PROBLEMS AND TASKS>
a. In the notebook code below, name every method of the HistoricalPlacesGenerator class that carries the @staticmethod decorator.
b. Extend the notebook code below past its final line.

PASSAGE FOR REVIEW>
In [31]:
from __future__ import unicode_literals, print_function, division
from io import open
import unicodedata
import string
import re
import random

import torch
import torch.nn as nn
from torch import optim
import torch.nn.functional as F

import pandas as pd
import numpy as np
import random
from random import choice
from string import ascii_lowercase

from collections import defaultdict

import datetime
import pickle

In [32]:
from assistant import Shop

SHOPS_IMPRINTS = '../StaticData/shop_imprints.pickle_bk'

shop_vecs = {}
shops_imprints = pickle.load(open(SHOPS_IMPRINTS, 'rb'))
for shop_imprint, shop in shops_imprints:
    shop_vecs[shop.name] = shop_imprint

print(len(shop_vecs.keys()))

149


In [33]:
class HistoricalPlacesGenerator(object):
    SHOPS_CSV = '../StaticData/shops.csv'
    
    @staticmethod
    def generate_string():
        n = random.randint(10, 20)
        return "".join(choice(ascii_lowercase) for i in range(n))
    
    @staticmethod
    def generate_email():
        return HistoricalPlacesGenerator.generate_string() + "@" + \
            random.choice(["mail.ru", "yandex.ru", "google.com"])
    
    @staticmethod
    def generate_date(start_date=datetime.datetime(2019, 8, 1), random_duration=60):
        day_duration = 60 * 60 * 24
        time_step = day_duration * random.randint(0, random_duration)
        return start_date + datetime.timedelta(0, time_step)
    
    @staticmethod
    def generate_times(date, n):
        def generate_time():
            start_date = datetime.datetime(2019, 8, 1)
            time_step = 60 * random.randint(0, 60 * 24)
            return start_date + datetime.timedelta(0, time_step)
        return sorted([generate_time() for _ in range(n)])
    
    @staticmethod
    def get_events_count(date):
        weekno = datetime.datetime.today().weekday()
        if weekno < 5:
            count = random.randint(9, 27)
        else:
            count = random.randint(21, 48)
        return count

    def __init__(self, nprofiles=1000):
        self.character_to_shop = {}
        self.profiles = self._generate_profiles(nprofiles)
    
    def _generate_profiles(self, nprofiles, diff_chars=3):
        df = pd.read_csv(self.SHOPS_CSV)[['name', 'searchTags']]
        self.character_to_shop = {}
        for _, row in df.iterrows():
            if not isinstance(row['searchTags'], str):
                searchTags = [row['name']]
            else:
                searchTags = row['searchTags'].split('|')
            for tag in searchTags:
                self.character_to_shop[tag] = row['name']
        characters = list(self.character_to_shop.keys())

EXTRACTED DATA>
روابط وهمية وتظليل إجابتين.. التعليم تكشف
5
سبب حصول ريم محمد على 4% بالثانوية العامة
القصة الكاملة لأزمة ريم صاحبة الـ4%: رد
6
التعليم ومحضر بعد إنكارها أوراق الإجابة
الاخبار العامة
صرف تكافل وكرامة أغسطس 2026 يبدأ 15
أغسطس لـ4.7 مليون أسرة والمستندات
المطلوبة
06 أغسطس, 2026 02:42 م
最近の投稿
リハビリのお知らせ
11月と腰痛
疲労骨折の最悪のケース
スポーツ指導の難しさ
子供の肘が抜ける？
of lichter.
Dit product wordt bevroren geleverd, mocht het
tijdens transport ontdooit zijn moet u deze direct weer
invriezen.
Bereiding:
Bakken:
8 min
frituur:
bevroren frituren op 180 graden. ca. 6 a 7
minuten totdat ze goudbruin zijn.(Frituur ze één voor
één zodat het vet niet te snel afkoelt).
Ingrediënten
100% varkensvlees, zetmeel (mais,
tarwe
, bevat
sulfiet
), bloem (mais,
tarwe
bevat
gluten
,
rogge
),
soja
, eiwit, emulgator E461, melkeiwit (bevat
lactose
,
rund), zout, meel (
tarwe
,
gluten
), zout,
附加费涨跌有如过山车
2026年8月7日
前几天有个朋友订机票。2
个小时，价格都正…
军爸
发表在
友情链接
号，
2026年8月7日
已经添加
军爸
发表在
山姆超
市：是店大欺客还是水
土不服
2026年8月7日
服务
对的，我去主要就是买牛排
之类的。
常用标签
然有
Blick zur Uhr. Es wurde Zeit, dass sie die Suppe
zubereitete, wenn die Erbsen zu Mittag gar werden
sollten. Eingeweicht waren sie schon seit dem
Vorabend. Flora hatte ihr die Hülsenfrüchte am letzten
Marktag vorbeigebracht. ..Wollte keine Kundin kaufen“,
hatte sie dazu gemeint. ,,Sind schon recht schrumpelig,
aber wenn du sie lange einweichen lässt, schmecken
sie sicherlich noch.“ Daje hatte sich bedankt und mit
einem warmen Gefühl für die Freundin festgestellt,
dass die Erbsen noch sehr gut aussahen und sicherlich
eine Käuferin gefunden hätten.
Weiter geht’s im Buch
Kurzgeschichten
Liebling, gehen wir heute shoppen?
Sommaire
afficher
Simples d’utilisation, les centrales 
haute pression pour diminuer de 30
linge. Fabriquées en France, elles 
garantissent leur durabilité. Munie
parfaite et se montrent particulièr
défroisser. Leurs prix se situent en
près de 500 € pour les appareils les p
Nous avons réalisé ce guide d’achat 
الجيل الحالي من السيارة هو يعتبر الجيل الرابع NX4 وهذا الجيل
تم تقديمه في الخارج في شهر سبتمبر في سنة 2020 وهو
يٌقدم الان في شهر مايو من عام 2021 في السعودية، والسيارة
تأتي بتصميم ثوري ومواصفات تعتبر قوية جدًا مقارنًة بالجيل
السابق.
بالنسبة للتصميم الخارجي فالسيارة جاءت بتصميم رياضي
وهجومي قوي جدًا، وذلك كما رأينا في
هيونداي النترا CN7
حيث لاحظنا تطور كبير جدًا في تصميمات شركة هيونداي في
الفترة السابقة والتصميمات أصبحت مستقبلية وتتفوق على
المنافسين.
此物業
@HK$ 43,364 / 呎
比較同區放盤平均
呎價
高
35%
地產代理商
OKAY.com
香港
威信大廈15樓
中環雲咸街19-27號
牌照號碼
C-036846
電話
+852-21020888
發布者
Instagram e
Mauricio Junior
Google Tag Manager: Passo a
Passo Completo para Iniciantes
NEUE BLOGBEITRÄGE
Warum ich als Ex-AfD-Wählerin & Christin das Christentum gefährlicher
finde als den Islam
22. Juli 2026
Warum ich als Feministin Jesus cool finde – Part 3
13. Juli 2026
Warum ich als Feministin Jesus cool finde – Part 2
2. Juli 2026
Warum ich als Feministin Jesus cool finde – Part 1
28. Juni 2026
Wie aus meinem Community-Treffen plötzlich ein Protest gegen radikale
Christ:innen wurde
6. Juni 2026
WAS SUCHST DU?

ANSWER SET>
a. generate_string, generate_email, generate_date, generate_times, get_events_count

b.
        return [
            {'email': HistoricalPlacesGenerator.generate_email(),
             'profile': random.sample(characters, diff_chars)
            } for _ in range(nprofiles)]
    
    def _choose_profile(self):
        return random.choice(self.profiles)
    
    def _generate_places(self):
        profile = self._choose_profile()
        def generate_place():
            char = random.choice(profile['profile'])
            return self.character_to_shop[char]
        
        date = HistoricalPlacesGenerator.generate_date()
        places = [generate_place() for _ in range(HistoricalPlacesGenerator.get_events_count(date))]
        times = HistoricalPlacesGenerator.generate_times(date, len(places))
        return profile, date, places, times

    def generate_row(self):
        profile, date, places, times = self._generate_places()
        return {
            'email': profile['email'],
            'date': date.strftime("%Y-%m-%d"),
            'places': places,
            'times': list(map(lambda time: time.strftime("%H:%M"), times))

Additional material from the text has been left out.